The management of patients with Neuroendocrine Tumours (NETS) represents a considerable challenge, due to their relatively infrequent and diverse presentations, and the variable clinical course and response to treatment. These tumours include, but are not limited to, carcinoids.
An increasing awareness of NETS and the challenges in diagnosis and management stimulated a multi-disciplinary meeting in 2000, followed by formation of the steering committee of the UK-NETwork. For the first time this brought together a wide range of disciplines to focus on the better understanding and management of patients with these tumours, including: endocrinology, gastroenterology, oncology, surgery, radiology, nuclear medicine, genetics, pathology, and nursing.

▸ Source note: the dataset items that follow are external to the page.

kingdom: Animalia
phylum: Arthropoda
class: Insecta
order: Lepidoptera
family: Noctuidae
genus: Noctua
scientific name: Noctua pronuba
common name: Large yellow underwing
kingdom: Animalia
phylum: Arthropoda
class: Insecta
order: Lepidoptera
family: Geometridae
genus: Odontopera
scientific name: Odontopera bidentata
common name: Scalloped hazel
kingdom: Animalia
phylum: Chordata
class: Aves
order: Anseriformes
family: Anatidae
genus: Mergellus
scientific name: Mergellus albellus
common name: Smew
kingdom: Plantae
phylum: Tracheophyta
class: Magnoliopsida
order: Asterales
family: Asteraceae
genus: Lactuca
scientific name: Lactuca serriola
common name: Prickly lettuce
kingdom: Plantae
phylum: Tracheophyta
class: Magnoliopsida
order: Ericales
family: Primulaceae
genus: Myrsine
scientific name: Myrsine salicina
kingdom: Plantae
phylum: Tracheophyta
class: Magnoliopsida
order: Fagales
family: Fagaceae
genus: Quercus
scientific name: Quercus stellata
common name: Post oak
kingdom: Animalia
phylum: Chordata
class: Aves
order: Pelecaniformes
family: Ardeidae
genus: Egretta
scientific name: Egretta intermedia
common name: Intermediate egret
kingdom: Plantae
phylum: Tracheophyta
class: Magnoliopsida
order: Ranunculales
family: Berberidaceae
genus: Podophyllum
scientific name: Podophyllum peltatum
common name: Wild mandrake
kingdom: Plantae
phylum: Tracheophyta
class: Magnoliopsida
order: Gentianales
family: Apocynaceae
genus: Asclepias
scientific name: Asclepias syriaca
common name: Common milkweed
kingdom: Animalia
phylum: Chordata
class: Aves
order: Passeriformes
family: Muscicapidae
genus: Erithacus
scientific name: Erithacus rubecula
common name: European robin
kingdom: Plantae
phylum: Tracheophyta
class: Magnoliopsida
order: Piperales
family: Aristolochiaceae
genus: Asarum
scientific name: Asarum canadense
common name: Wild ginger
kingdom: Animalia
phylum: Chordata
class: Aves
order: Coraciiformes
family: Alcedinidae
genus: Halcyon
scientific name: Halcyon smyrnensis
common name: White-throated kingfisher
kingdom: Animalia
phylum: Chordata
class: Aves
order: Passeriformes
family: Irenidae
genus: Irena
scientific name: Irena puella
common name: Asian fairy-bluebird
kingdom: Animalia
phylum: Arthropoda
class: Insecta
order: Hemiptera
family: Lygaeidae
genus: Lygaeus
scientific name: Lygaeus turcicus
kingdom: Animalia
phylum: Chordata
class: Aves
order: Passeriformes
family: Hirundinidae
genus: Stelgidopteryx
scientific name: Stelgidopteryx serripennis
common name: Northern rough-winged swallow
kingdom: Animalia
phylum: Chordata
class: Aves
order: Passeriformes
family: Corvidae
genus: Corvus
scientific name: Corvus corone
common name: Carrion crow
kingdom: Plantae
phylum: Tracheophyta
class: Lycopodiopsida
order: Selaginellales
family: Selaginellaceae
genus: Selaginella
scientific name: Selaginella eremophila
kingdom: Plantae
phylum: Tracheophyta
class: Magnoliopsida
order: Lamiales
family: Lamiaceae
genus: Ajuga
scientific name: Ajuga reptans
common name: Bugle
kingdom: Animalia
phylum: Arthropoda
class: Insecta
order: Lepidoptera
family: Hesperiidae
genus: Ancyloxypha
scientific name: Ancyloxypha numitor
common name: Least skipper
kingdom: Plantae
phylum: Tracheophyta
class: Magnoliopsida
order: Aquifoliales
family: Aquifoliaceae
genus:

This group has been highly successful in promoting multidisciplinary teams and clinics centred on NETS around the UK. It has interacted with individual specialist societies and runs National Conferences to promote interaction and to further clinical and scientific study.
Anyone who has attended one these meetings will be aware of the refreshing discussions that take place, the stimulation of interacting directly with others outside ones own immediate field of endocrinology, and the benefits that this brings to clinical management and ideas for new avenues of investigation. The first management guidelines were published in Gut in 2005.
There has been such a rich interaction between disciplines, and advances in diagnostic and therapeutic modalities, that UKNETwork has now been formalized into a society, The UK and Ireland Neuroendocrine Tumour Society, UKI NETS.